#### WHAT IS NEEDED:
Which lines run from the line with "right shoulder: (330, 564)" through the line with "right eye: (643, 552)" in the entries below? Print them exactly, both ends included, and nothing more.

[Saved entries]
***

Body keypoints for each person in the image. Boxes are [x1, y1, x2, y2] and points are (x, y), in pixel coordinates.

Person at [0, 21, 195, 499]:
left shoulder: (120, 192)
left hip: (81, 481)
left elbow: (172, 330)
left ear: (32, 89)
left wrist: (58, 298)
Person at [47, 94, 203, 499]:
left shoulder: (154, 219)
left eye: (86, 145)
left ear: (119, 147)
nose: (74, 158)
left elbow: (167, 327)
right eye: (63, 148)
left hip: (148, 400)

***

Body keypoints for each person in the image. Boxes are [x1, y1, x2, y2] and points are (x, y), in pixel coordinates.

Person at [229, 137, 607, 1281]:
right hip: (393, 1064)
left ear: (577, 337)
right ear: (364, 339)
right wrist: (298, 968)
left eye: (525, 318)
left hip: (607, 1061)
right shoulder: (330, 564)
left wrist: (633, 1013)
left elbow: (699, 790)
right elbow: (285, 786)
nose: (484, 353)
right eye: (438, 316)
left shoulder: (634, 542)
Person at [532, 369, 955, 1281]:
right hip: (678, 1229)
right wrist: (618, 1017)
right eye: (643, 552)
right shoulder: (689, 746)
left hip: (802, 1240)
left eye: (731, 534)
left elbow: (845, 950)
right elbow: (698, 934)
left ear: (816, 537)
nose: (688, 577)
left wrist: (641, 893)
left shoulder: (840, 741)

***

#### YOUR SOLUTION:
right shoulder: (330, 564)
left wrist: (633, 1013)
left elbow: (699, 790)
right elbow: (285, 786)
nose: (484, 353)
right eye: (438, 316)
left shoulder: (634, 542)
Person at [532, 369, 955, 1281]:
right hip: (678, 1229)
right wrist: (618, 1017)
right eye: (643, 552)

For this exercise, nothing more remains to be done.